Tell how many lines in the data below include the word "does". The answer is the number only.

■ INPUT DATA ■

----------

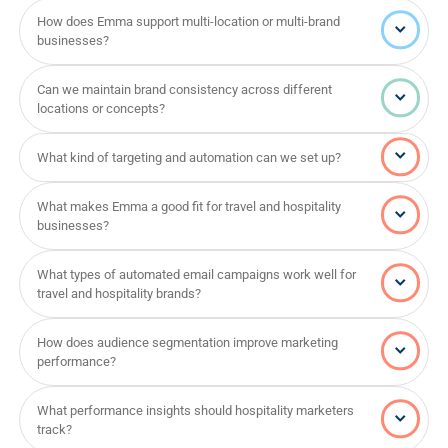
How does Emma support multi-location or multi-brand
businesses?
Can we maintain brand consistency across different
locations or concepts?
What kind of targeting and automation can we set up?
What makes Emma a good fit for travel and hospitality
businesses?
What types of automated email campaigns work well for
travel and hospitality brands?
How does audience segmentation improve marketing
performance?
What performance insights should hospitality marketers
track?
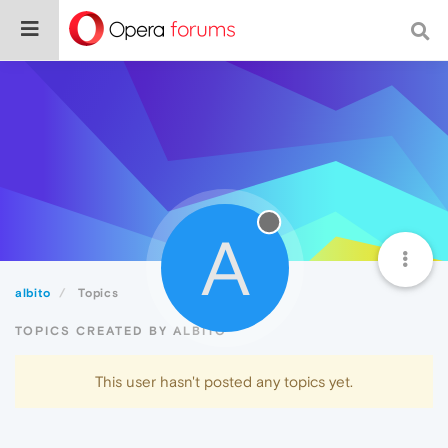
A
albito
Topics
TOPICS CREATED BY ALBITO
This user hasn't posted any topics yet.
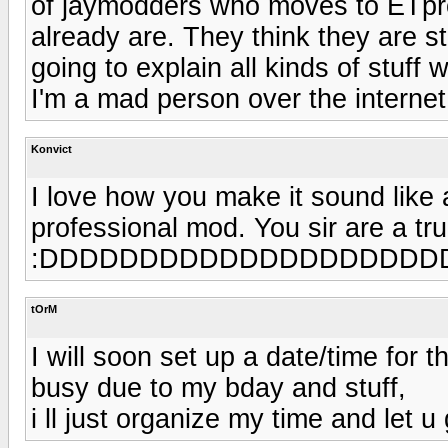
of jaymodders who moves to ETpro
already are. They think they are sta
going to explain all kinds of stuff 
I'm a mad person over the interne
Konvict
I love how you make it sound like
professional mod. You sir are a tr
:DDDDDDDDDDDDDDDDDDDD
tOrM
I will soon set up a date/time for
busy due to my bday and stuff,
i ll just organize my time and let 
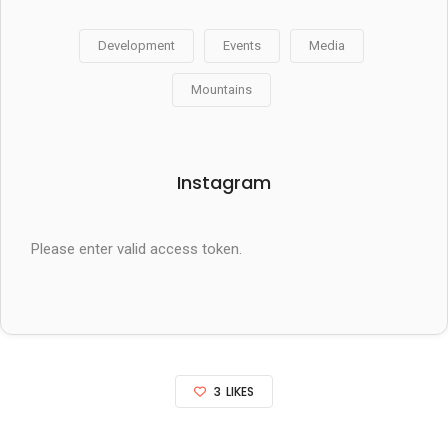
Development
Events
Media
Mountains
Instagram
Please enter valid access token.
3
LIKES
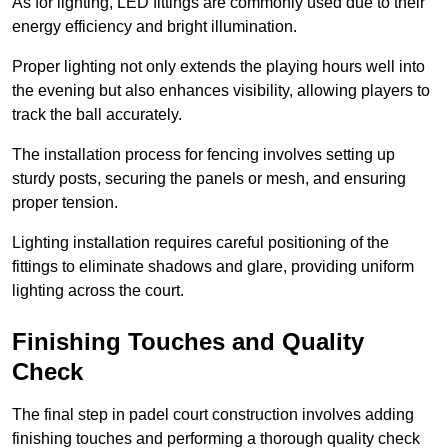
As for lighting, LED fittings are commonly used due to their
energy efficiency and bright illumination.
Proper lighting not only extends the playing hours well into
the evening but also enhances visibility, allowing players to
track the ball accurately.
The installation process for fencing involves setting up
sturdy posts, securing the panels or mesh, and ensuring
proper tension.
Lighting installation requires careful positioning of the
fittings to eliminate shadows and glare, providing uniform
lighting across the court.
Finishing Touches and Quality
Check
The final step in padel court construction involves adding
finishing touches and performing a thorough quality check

----------

■ EXPECTED ANSWER ■
2